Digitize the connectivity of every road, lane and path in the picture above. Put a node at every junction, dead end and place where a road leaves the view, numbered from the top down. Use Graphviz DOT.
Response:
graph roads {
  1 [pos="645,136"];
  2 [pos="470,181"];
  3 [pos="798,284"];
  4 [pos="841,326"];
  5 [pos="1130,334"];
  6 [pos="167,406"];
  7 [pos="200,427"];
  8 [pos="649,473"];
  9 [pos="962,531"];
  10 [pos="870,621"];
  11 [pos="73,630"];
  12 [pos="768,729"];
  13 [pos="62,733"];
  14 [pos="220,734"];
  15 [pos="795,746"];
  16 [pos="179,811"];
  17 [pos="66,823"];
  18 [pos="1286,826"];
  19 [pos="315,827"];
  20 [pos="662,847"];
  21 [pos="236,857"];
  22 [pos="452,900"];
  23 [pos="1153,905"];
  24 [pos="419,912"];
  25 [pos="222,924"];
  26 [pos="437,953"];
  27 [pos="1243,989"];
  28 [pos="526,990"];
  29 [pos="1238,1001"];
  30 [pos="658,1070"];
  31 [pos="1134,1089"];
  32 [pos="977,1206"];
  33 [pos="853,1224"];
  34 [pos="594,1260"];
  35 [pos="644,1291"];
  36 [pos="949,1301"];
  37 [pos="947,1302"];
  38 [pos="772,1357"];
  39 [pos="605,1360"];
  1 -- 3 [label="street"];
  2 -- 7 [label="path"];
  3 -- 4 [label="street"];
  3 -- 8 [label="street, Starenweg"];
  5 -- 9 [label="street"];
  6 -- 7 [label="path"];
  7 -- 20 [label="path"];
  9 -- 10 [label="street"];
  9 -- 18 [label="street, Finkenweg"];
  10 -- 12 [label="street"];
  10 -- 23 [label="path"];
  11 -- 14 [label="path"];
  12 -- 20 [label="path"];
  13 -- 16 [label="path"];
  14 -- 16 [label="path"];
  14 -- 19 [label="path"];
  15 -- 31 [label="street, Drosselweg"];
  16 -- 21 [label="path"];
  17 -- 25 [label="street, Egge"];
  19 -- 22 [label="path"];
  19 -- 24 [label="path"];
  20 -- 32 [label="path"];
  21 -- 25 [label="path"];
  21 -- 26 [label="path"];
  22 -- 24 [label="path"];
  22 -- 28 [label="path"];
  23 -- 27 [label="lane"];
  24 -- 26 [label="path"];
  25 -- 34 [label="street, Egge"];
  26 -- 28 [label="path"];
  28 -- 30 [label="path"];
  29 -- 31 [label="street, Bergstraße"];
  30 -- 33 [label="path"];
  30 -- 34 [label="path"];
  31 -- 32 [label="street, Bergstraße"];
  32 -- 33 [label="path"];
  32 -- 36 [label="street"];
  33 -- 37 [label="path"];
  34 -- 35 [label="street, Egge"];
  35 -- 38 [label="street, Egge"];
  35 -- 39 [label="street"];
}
****
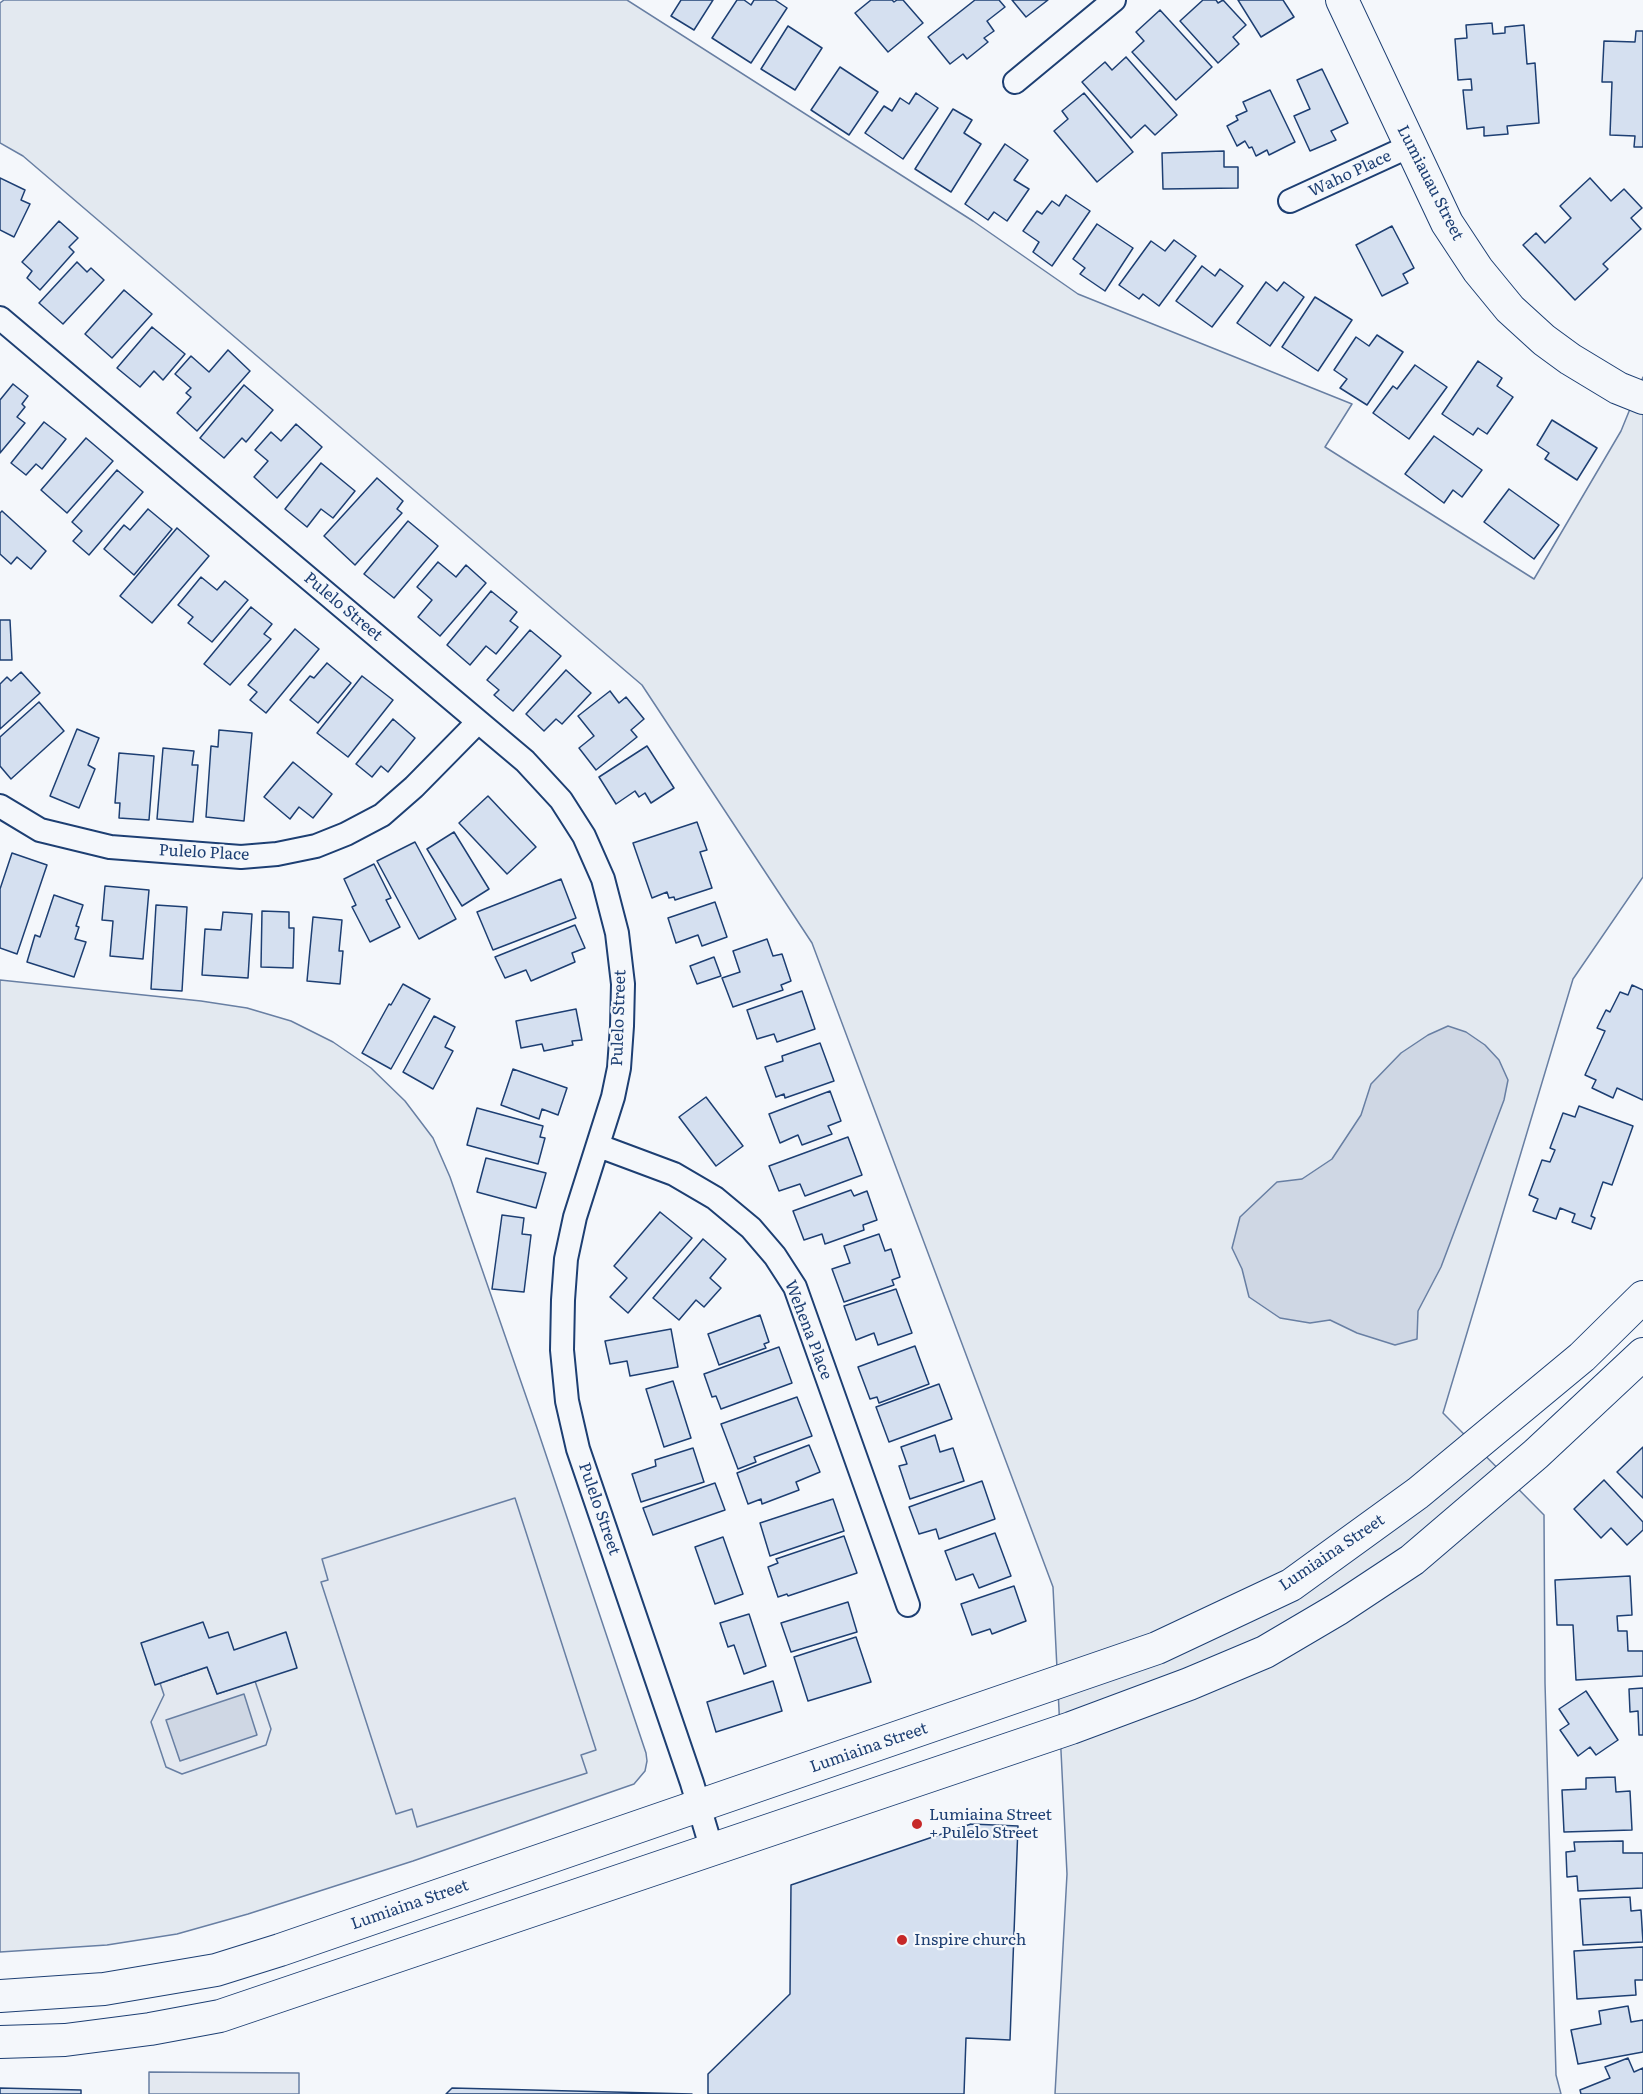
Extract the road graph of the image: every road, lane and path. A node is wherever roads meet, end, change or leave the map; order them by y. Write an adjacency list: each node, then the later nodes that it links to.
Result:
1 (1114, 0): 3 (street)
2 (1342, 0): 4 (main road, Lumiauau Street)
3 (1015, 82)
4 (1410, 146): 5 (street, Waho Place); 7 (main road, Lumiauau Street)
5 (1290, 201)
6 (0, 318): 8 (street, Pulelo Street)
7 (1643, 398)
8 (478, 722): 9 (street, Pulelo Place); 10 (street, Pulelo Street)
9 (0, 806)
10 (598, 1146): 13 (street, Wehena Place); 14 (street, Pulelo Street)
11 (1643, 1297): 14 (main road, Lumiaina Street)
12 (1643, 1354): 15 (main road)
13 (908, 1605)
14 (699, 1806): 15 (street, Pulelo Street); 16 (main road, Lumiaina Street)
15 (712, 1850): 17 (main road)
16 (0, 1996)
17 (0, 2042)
****
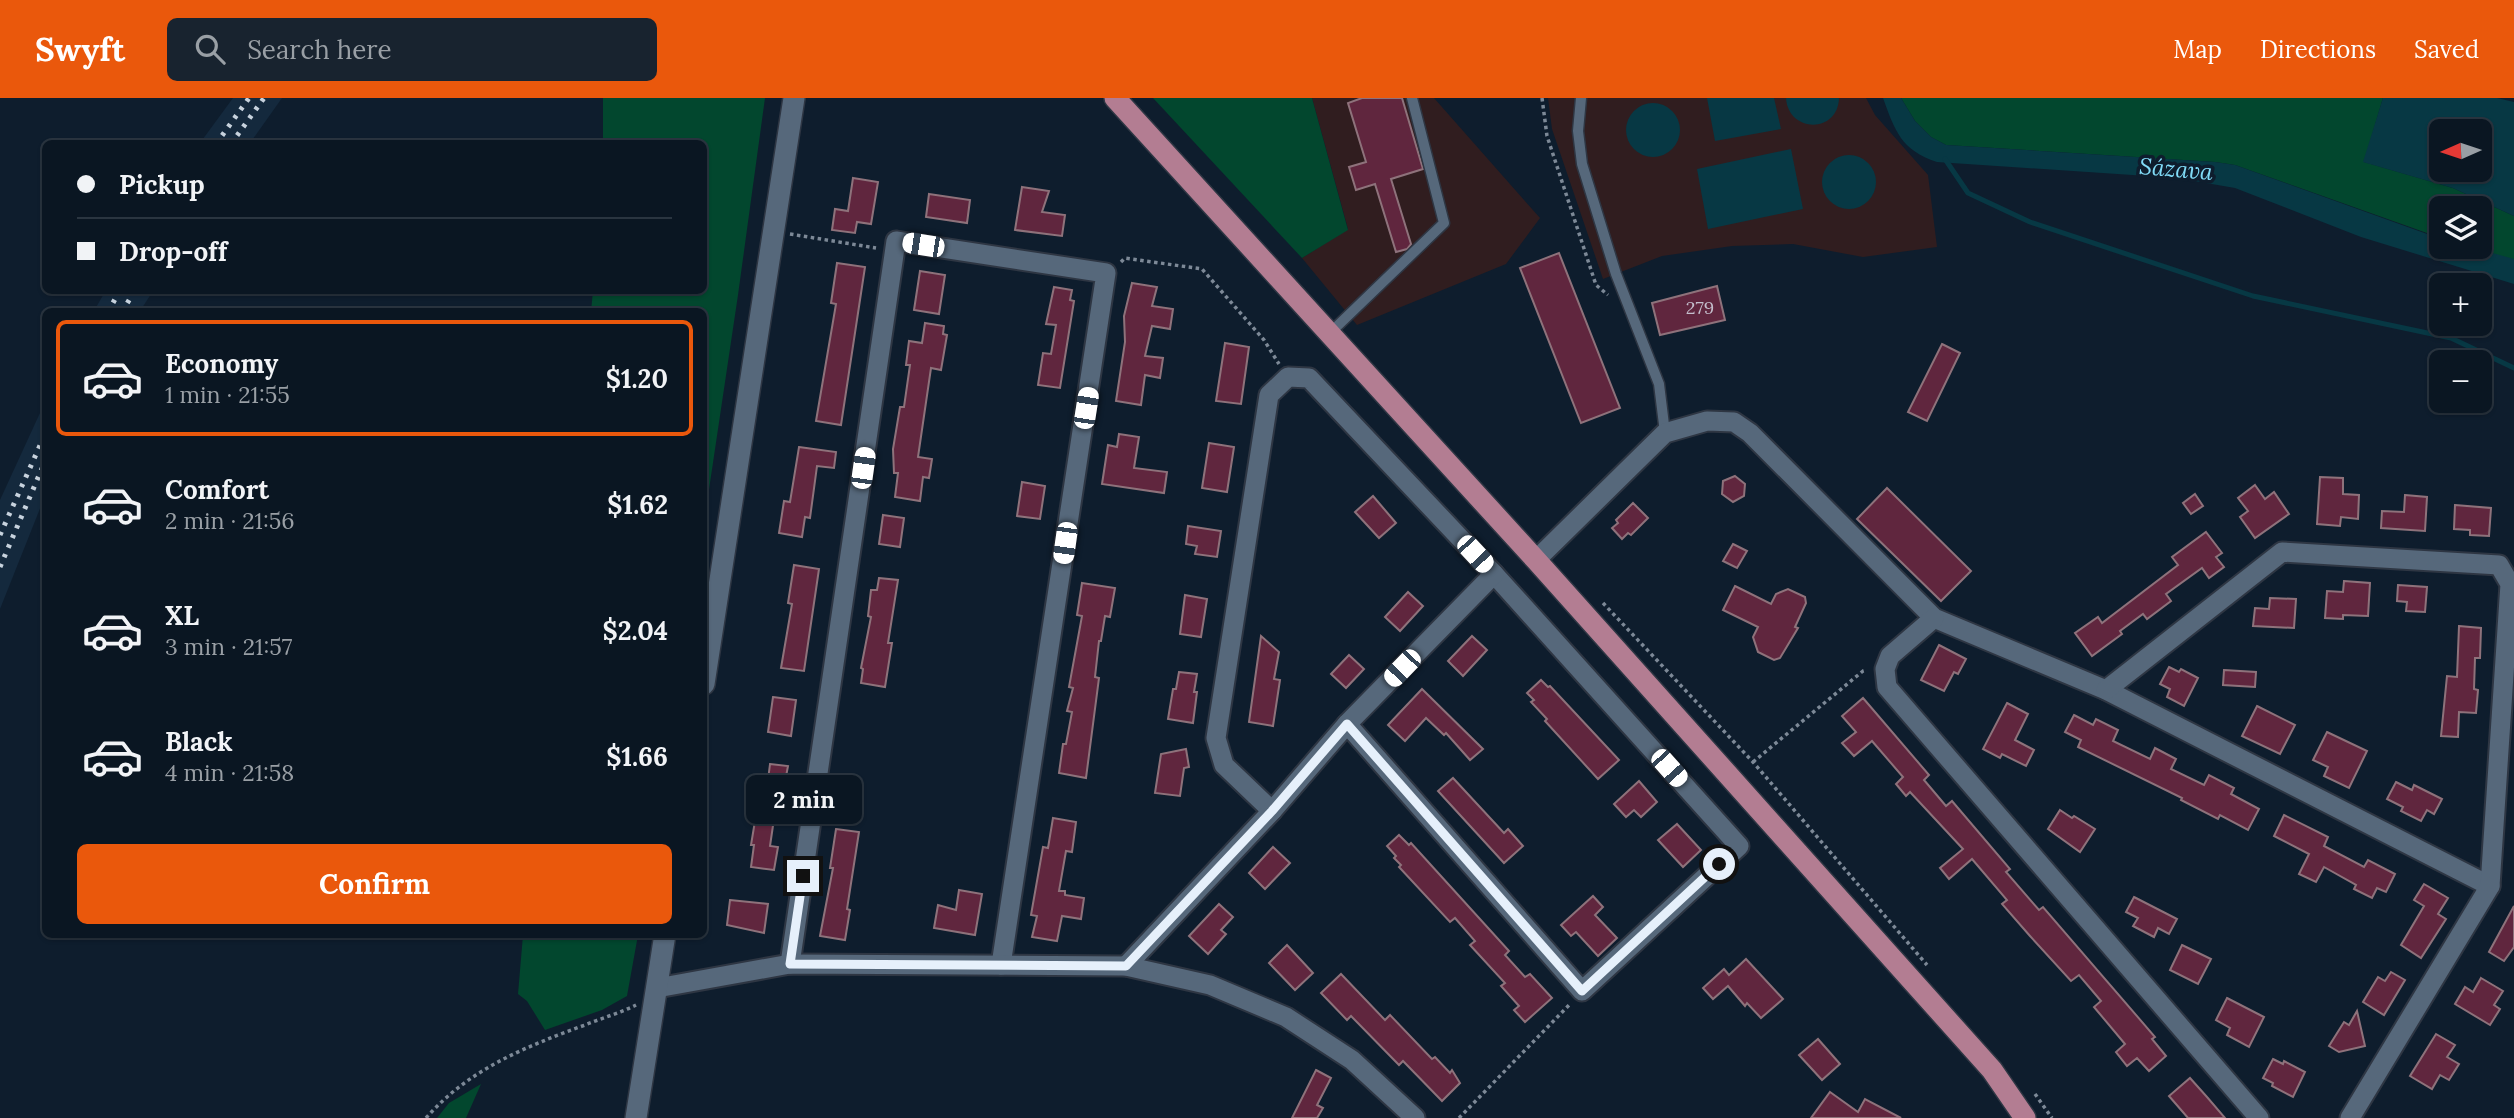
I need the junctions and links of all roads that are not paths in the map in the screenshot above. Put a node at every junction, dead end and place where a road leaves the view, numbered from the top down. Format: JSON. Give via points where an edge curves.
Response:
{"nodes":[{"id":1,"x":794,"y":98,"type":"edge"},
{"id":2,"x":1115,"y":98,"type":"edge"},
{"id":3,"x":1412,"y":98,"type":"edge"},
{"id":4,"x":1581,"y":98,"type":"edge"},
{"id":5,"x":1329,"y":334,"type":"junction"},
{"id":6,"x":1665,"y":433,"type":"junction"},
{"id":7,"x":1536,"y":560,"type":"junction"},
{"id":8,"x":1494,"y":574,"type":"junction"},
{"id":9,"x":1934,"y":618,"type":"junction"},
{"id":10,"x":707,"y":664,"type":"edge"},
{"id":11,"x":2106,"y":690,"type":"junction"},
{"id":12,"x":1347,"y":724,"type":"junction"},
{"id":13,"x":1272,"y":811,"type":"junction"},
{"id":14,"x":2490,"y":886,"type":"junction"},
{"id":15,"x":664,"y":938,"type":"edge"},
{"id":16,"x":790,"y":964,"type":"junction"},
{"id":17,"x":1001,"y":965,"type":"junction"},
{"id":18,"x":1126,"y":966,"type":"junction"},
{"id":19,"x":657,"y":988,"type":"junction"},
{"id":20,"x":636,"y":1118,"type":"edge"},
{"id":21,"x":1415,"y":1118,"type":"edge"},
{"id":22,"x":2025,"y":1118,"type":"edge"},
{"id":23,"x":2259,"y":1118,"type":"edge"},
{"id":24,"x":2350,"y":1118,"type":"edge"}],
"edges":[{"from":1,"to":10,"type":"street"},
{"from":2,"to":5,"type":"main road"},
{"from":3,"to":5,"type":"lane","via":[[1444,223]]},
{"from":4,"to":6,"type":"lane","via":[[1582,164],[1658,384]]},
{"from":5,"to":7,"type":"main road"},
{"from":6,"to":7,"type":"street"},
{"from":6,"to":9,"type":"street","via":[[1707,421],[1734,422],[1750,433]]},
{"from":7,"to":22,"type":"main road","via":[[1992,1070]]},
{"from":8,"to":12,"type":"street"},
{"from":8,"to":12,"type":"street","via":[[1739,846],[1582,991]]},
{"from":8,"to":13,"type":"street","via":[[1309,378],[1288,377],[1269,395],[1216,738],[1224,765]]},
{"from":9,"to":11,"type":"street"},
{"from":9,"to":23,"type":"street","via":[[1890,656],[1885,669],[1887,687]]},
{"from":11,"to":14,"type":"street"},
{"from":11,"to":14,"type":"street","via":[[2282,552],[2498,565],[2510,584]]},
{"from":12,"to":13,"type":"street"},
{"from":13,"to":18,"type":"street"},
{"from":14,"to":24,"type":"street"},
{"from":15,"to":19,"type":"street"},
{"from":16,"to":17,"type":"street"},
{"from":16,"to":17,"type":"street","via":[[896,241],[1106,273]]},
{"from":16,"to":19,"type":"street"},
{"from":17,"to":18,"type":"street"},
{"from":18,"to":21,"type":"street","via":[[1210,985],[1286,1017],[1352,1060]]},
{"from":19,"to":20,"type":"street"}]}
****
Select and copy every line of the material that holds the string "links".

Extract the road graph of the image: every road, lane and path. A node is wherever roads meet, end, change or leave the map; order them by y. Write an adjacency list: each node, then the later nodes that it links to.
I need the junctions and links of all roads that are not paths in the map in the screenshot above. Put a node at every junction, dead end and place where a road leaves the view, numbered from the top down. Format: JSON. Give via points where an edge curves.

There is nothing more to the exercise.